## JOB ITEM
Write out the listing below character for character, though without its pictures.

## EXERCISE DATA
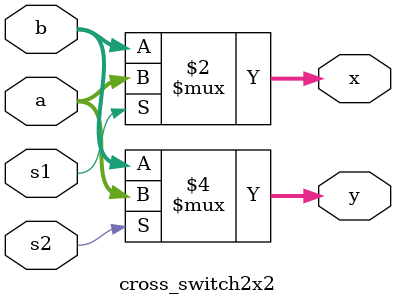
<source format=v>
`timescale 1ns / 1ps


module cross_switch2x2
#(parameter WIDTH = 8)
(
input [WIDTH-1:0] a,b,
input s1,s2,
output [WIDTH-1:0] x,y
    );

	assign x = (s1==0)? b:a;
	assign y = (s2==0)? b:a;

endmodule

</source>
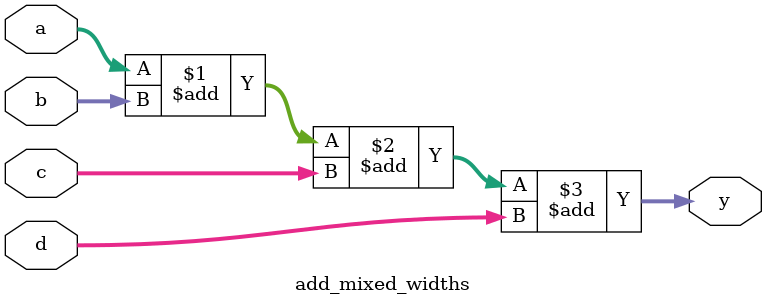
<source format=v>
module add_mixed_widths(
	input  [7:0]  a,
	input  [3:0]  b,
	input  [15:0] c,
	input  [7:0]  d,
	output [15:0] y
);
	assign y = a + b + c + d;
endmodule


</source>
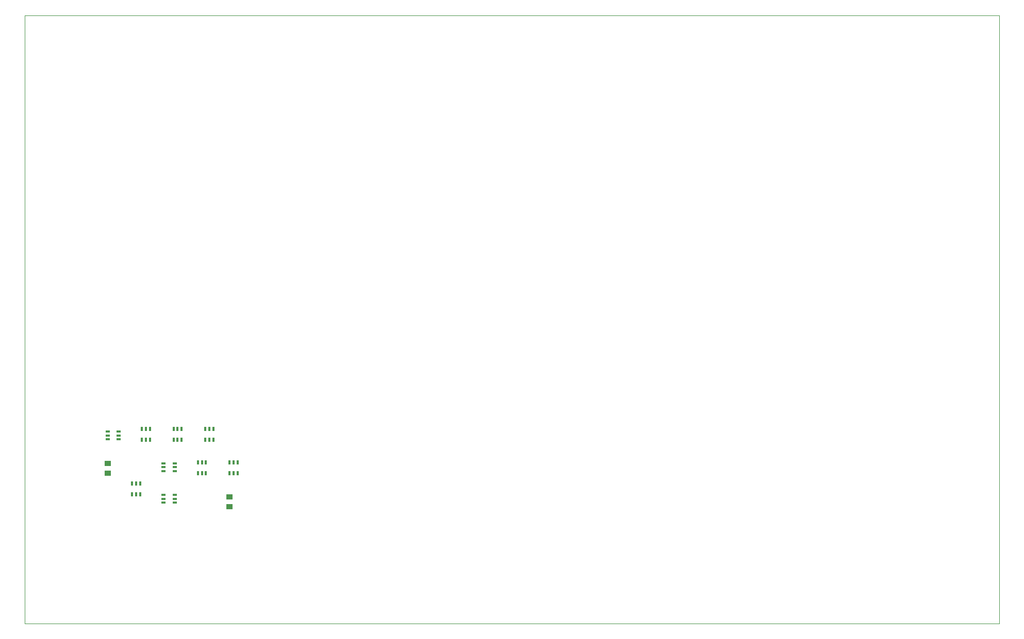
<source format=gtl>
G75*
%MOIN*%
%OFA0B0*%
%FSLAX25Y25*%
%IPPOS*%
%LPD*%
%AMOC8*
5,1,8,0,0,1.08239X$1,22.5*
%
%ADD10C,0.00472*%
%ADD11R,0.02756X0.01654*%
%ADD12R,0.01654X0.02756*%
%ADD13R,0.04000X0.03500*%
D10*
X0001236Y0001236D02*
X0631157Y0001236D01*
X0631157Y0394937D01*
X0001236Y0394937D01*
X0001236Y0394937D01*
X0001236Y0001236D01*
D11*
X0091000Y0079386D03*
X0091000Y0081945D03*
X0091000Y0084504D03*
X0098087Y0084504D03*
X0098087Y0081945D03*
X0098087Y0079386D03*
X0098087Y0099858D03*
X0098087Y0102417D03*
X0098087Y0104976D03*
X0091000Y0104976D03*
X0091000Y0102417D03*
X0091000Y0099858D03*
X0061866Y0120331D03*
X0061866Y0122890D03*
X0061866Y0125449D03*
X0054780Y0125449D03*
X0054780Y0122890D03*
X0054780Y0120331D03*
D12*
X0077024Y0120134D03*
X0079583Y0120134D03*
X0082142Y0120134D03*
X0082142Y0127220D03*
X0079583Y0127220D03*
X0077024Y0127220D03*
X0097496Y0127220D03*
X0100055Y0127220D03*
X0102614Y0127220D03*
X0102614Y0120134D03*
X0100055Y0120134D03*
X0097496Y0120134D03*
X0117969Y0120134D03*
X0120528Y0120134D03*
X0123087Y0120134D03*
X0123087Y0127220D03*
X0120528Y0127220D03*
X0117969Y0127220D03*
X0118362Y0105567D03*
X0115803Y0105567D03*
X0113244Y0105567D03*
X0113244Y0098480D03*
X0115803Y0098480D03*
X0118362Y0098480D03*
X0133717Y0098480D03*
X0136276Y0098480D03*
X0138835Y0098480D03*
X0138835Y0105567D03*
X0136276Y0105567D03*
X0133717Y0105567D03*
X0075843Y0091787D03*
X0073283Y0091787D03*
X0070724Y0091787D03*
X0070724Y0084701D03*
X0073283Y0084701D03*
X0075843Y0084701D03*
D13*
X0054780Y0098378D03*
X0054780Y0104882D03*
X0133520Y0083228D03*
X0133520Y0076724D03*
M02*

</source>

## ANSWER SECTION
<source format=v>
`timescale 1ns / 1ps


module cross_switch2x2
#(parameter WIDTH = 8)
(
input [WIDTH-1:0] a,b,
input s1,s2,
output [WIDTH-1:0] x,y
    );

	assign x = (s1==0)? b:a;
	assign y = (s2==0)? b:a;

endmodule

</source>
<source format=v>
module add_mixed_widths(
	input  [7:0]  a,
	input  [3:0]  b,
	input  [15:0] c,
	input  [7:0]  d,
	output [15:0] y
);
	assign y = a + b + c + d;
endmodule


</source>
<source format=gtl>
G75*
%MOIN*%
%OFA0B0*%
%FSLAX25Y25*%
%IPPOS*%
%LPD*%
%AMOC8*
5,1,8,0,0,1.08239X$1,22.5*
%
%ADD10C,0.00472*%
%ADD11R,0.02756X0.01654*%
%ADD12R,0.01654X0.02756*%
%ADD13R,0.04000X0.03500*%
D10*
X0001236Y0001236D02*
X0631157Y0001236D01*
X0631157Y0394937D01*
X0001236Y0394937D01*
X0001236Y0394937D01*
X0001236Y0001236D01*
D11*
X0091000Y0079386D03*
X0091000Y0081945D03*
X0091000Y0084504D03*
X0098087Y0084504D03*
X0098087Y0081945D03*
X0098087Y0079386D03*
X0098087Y0099858D03*
X0098087Y0102417D03*
X0098087Y0104976D03*
X0091000Y0104976D03*
X0091000Y0102417D03*
X0091000Y0099858D03*
X0061866Y0120331D03*
X0061866Y0122890D03*
X0061866Y0125449D03*
X0054780Y0125449D03*
X0054780Y0122890D03*
X0054780Y0120331D03*
D12*
X0077024Y0120134D03*
X0079583Y0120134D03*
X0082142Y0120134D03*
X0082142Y0127220D03*
X0079583Y0127220D03*
X0077024Y0127220D03*
X0097496Y0127220D03*
X0100055Y0127220D03*
X0102614Y0127220D03*
X0102614Y0120134D03*
X0100055Y0120134D03*
X0097496Y0120134D03*
X0117969Y0120134D03*
X0120528Y0120134D03*
X0123087Y0120134D03*
X0123087Y0127220D03*
X0120528Y0127220D03*
X0117969Y0127220D03*
X0118362Y0105567D03*
X0115803Y0105567D03*
X0113244Y0105567D03*
X0113244Y0098480D03*
X0115803Y0098480D03*
X0118362Y0098480D03*
X0133717Y0098480D03*
X0136276Y0098480D03*
X0138835Y0098480D03*
X0138835Y0105567D03*
X0136276Y0105567D03*
X0133717Y0105567D03*
X0075843Y0091787D03*
X0073283Y0091787D03*
X0070724Y0091787D03*
X0070724Y0084701D03*
X0073283Y0084701D03*
X0075843Y0084701D03*
D13*
X0054780Y0098378D03*
X0054780Y0104882D03*
X0133520Y0083228D03*
X0133520Y0076724D03*
M02*

</source>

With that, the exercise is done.